Is there a Trick to remove the A-pillar trim? I pulled all of the screws that I could find. Looking at the pic, there should be a screw near the rear of the Dash, but I am not seeing one there. It feels caught on something as I pry. I don't want to pry too hard to just have it crack/break.
I have pulled the black speaker panel at the front on the dash already. That was a pain to do with the windshield in the way.
Also, any tips on removing the trim around the sliding door window in the pic? Pulled all the screws and it still feels attached to something at the top.
Not sure about the A pillar, but it may be similar to the sliding door trim. That has a tab that is clamped by a strip of spring steel that runs almost the full width of the glass. You need some way to release tension of the clamp on the tab to release it. I know there are a lot of trims that are held in the same way; tabs with barbs that get pushed into the metal clamps, and not really meant to be pulled out.
yes, the sliding door plastic trim over the glass area needs to be pulled very carefully but it will come out, it is "trapped" at the top width as xlt4wd90 says, you need to pull a little from each side at a time as you go.
the 1997 A Pillar trim does not have any catch behind it, just a front screw, a center screw, and a rear top screw. The drawing above must not be for a 1997.

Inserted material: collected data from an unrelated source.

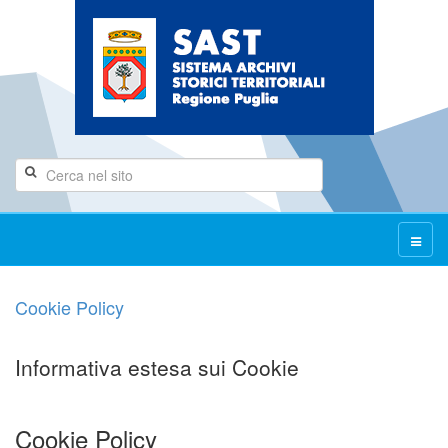
Cookie Policy
Informativa estesa sui Cookie
Cookie Policy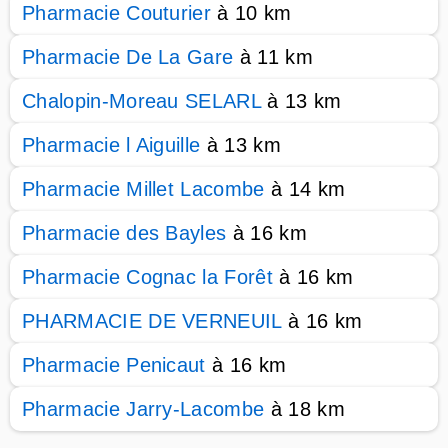
Pharmacie Couturier
à 10 km
Pharmacie De La Gare
à 11 km
Chalopin-Moreau SELARL
à 13 km
Pharmacie l Aiguille
à 13 km
Pharmacie Millet Lacombe
à 14 km
Pharmacie des Bayles
à 16 km
Pharmacie Cognac la Forêt
à 16 km
PHARMACIE DE VERNEUIL
à 16 km
Pharmacie Penicaut
à 16 km
Pharmacie Jarry-Lacombe
à 18 km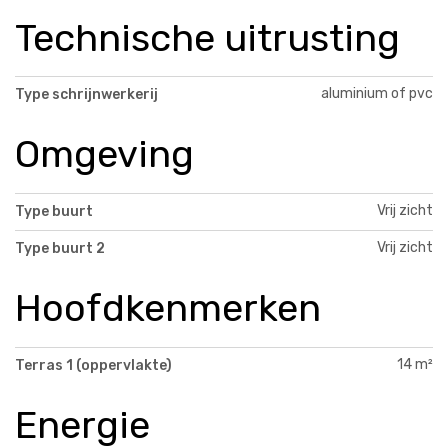
Technische uitrusting
aluminium of pvc
Type schrijnwerkerij
Omgeving
Vrij zicht
Type buurt
Vrij zicht
Type buurt 2
Hoofdkenmerken
14 m²
Terras 1 (oppervlakte)
Energie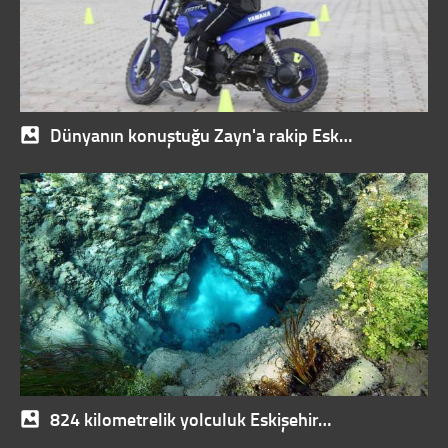
Dünyanın konuştuğu Zayn'a rakip Esk…
824 kilometrelik yolculuk Eskişehir…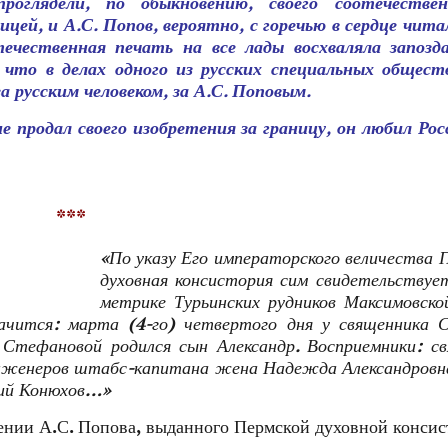
роглядели, по обыкновению, своего соотечествен
цей, и А.С. Попов, вероятно, с горечью в сердце чита
ечественная печать на все лады восхваляла запозд
 что в делах одного из русских специальных общест
 русским человеком, за А.С. Поповым.
е продал своего изобретения за границу, он любил Рос
***
«По указу Его императорского величества 
духовная консистория сим свидетельствуе
метрике Турьинских рудников Максимовско
ачится: марта (4‑го) четвертого дня у священника 
Стефановой родился сын Александр. Восприемники: св
инженеров штабс-капитана жена Надежда Александровн
лий Конюхов…»
дении А.С. Попова, выданного Пермской духовной консис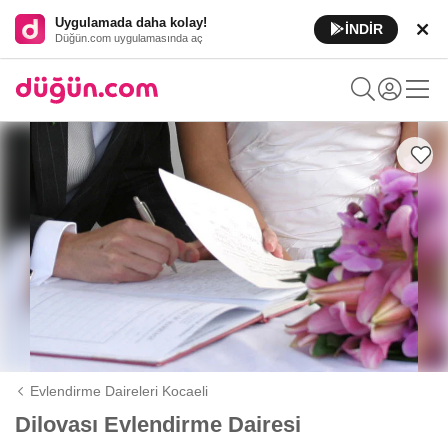
Uygulamada daha kolay!
İNDİR
Düğün.com uygulamasında aç
Evlendirme Daireleri Kocaeli
Dilovası Evlendirme Dairesi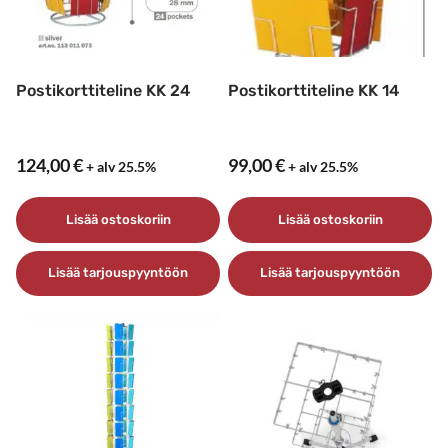
Postikorttiteline KK 24
Postikorttiteline KK 14
124,00
€
99,00
€
+ alv 25.5%
+ alv 25.5%
Lisää ostoskoriin
Lisää ostoskoriin
Lisää tarjouspyyntöön
Lisää tarjouspyyntöön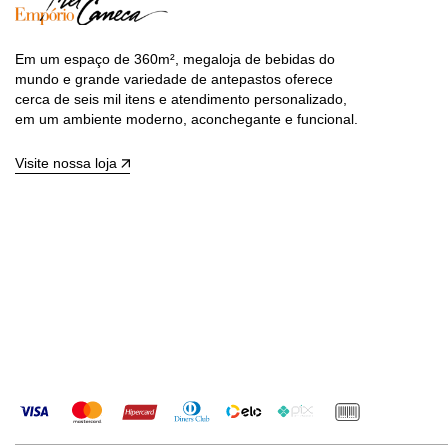
Em um espaço de 360m², megaloja de bebidas do
mundo e grande variedade de antepastos oferece
cerca de seis mil itens e atendimento personalizado,
em um ambiente moderno, aconchegante e funcional.
Visite nossa loja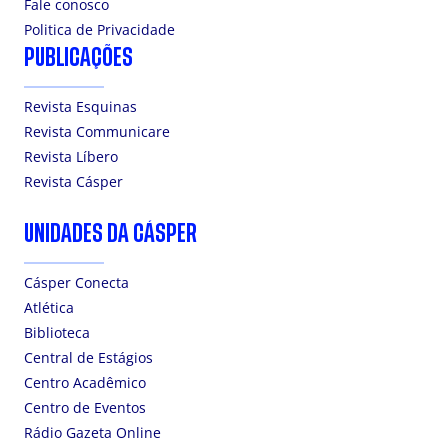
Fale conosco
Politica de Privacidade
PUBLICAÇÕES
Revista Esquinas
Revista Communicare
Revista Líbero
Revista Cásper
UNIDADES DA CÁSPER
Cásper Conecta
Atlética
Biblioteca
Central de Estágios
Centro Acadêmico
Centro de Eventos
Rádio Gazeta Online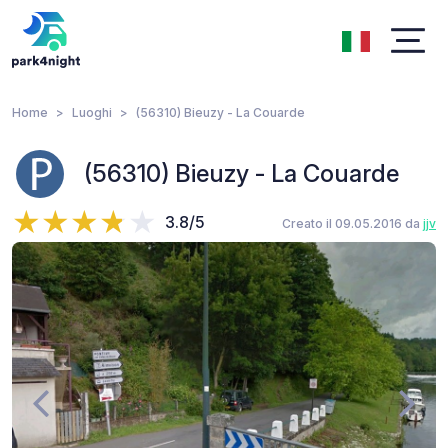
Home
Luoghi
(56310) Bieuzy - La Couarde
(56310) Bieuzy - La Couarde
3.8/5
Creato il 09.05.2016 da
jjv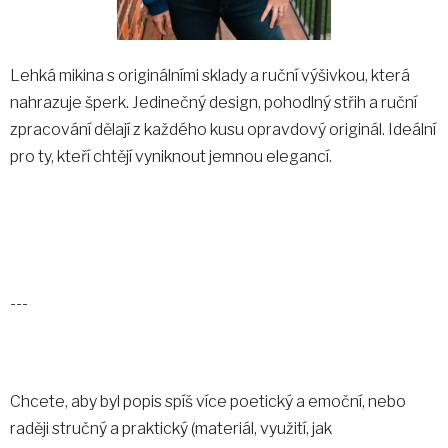
Lehká mikina s originálními sklady a ruční výšivkou, která
nahrazuje šperk. Jedinečný design, pohodlný střih a ruční
zpracování dělají z každého kusu opravdový originál. Ideální
pro ty, kteří chtějí vyniknout jemnou elegancí.
---
Chcete, aby byl popis spíš více poetický a emoční, nebo
raději stručný a praktický (materiál, využití, jak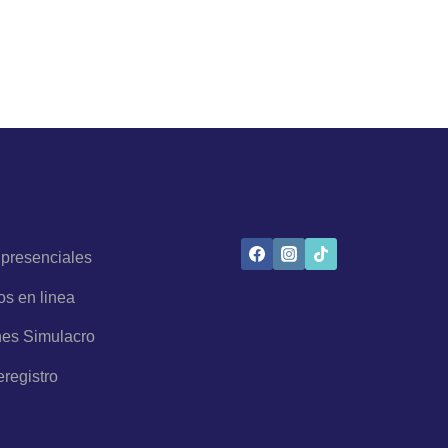
 presenciales
os en linea
es Simulacro
eregistro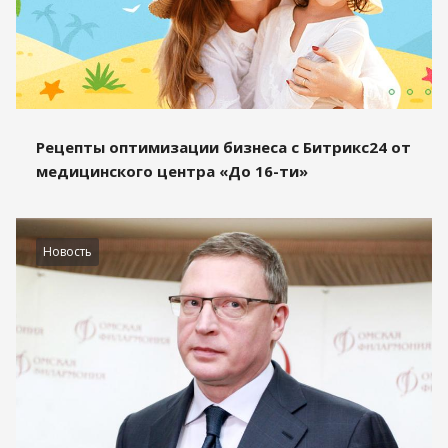
Рецепты оптимизации бизнеса с Битрикс24 от
медицинского центра «До 16-ти»
Новость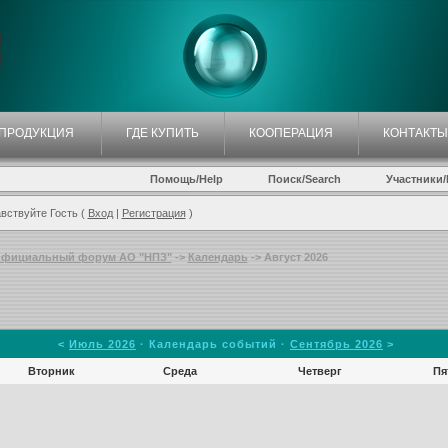
ПРОДУКЦИЯ
ГДЕ КУПИТЬ
КООПЕРАЦИЯ
КОНТАКТЫ
Помощь/Help
Поиск/Search
Участники/P
вствуйте Гость (
Вход
|
Регистрация
)
фициальный форум АО "НПЗ"
->
Календарь
-> Август 2026
<
Июль 2026
· Календарь событий ·
Сентябрь 2026
>
Вторник
Среда
Четверг
Пя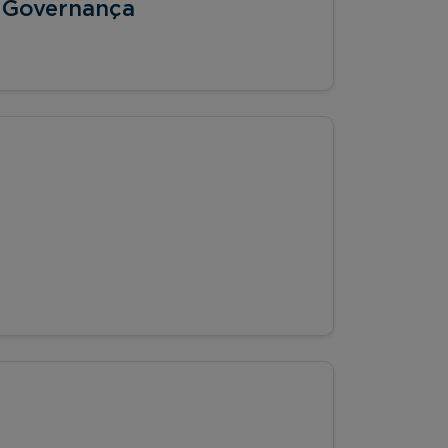
 e Governança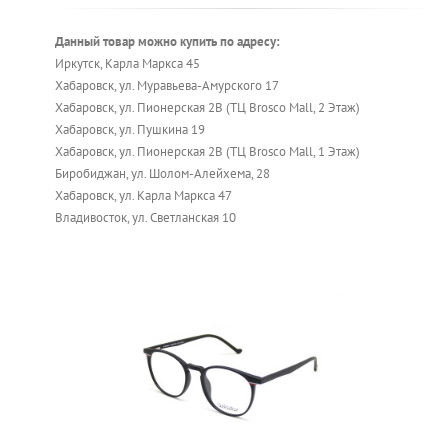
Данный товар можно купить по адресу:
Иркутск, Карла Маркса 45
Хабаровск, ул. Муравьева-Амурского 17
Хабаровск, ул. Пионерская 2В (ТЦ Brosco Mall, 2 Этаж)
Хабаровск, ул. Пушкина 19
Хабаровск, ул. Пионерская 2В (ТЦ Brosco Mall, 1 Этаж)
Биробиджан, ул. Шолом-Алейхема, 28
Хабаровск, ул. Карла Маркса 47
Владивосток, ул. Светланская 10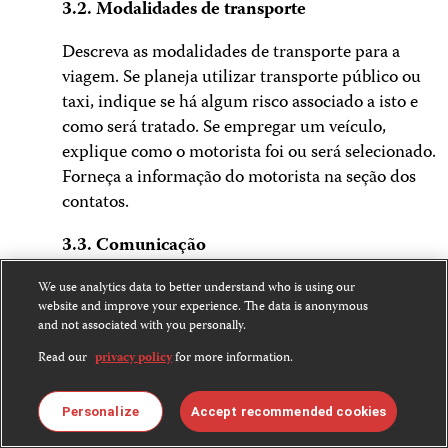
3.2. Modalidades de transporte
Descreva as modalidades de transporte para a
viagem. Se planeja utilizar transporte público ou
taxi, indique se há algum risco associado a isto e
como será tratado. Se empregar um veículo,
explique como o motorista foi ou será selecionado.
Forneça a informação do motorista na seção dos
contatos.
3.3. Comunicação
Descreva se você ou sua equipe utilizará telefone
We use analytics data to better understand who is using our
website and improve your experience. The data is anonymous
celular internacional, telefones celulares locais,
and not associated with you personally.
telefone por satélite, linhas de terra e/ou rádios
Read our
privacy policy
for more information.
portáteis, e descreva qualquer problema associado
ao uso de cada método de comunicação. (Tais
problemas podem incluir a interrupção ou
Personalize
Accept recommended cookies
ausência de cobertura de telefone celular em vários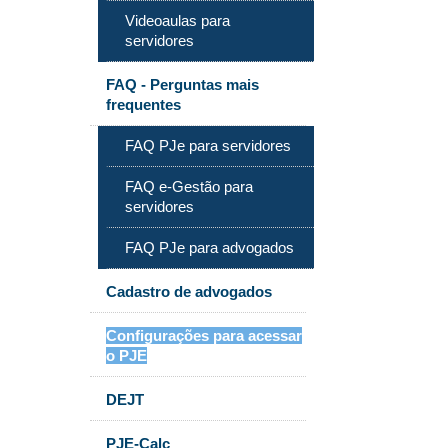
Videoaulas para
servidores
FAQ - Perguntas mais
frequentes
FAQ PJe para servidores
FAQ e-Gestão para
servidores
FAQ PJe para advogados
Cadastro de advogados
Configurações para acessar
o PJE
DEJT
PJE-Calc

Well, I found out why I had such a hard time. I took a closer look and noticed some black stuff between the plastic trim and the windshield. Crud, it looks like at one time the windshield was replaced. And they got really happy with the glue so both sides are glued in along with being screwed in.
I tried using a knife to cut some of it away, but no luck at being able to pull it away from the glass. I was able to pull enough back to look inside with a flashlight and it looks like the trim is embedded in the glass glue.
Any ideas how to remove the trim without pulling the windshield?
I heard of using a steak knife coated with dish washing liquid to cut through the sealant. The dish soap prevents the sealant from sticking to the knife. Maybe you can use something like that to cut through the excess sealant that's grabbing the trim.
Well, tried a razor with dish soap, could not keep a good enough grip on the razor with the soap sliding down, and it would not cut.
Pulled out the blowtorch and heated an old steak knife and started cutting away. Just a fair warning, a cheap steak knife with a plastic handle will fall apart when it reaches high temps. Use a solid metal one with gloves.
I was able to pry them away with a little burning on the inside edge, which will be unnoticeable when installed.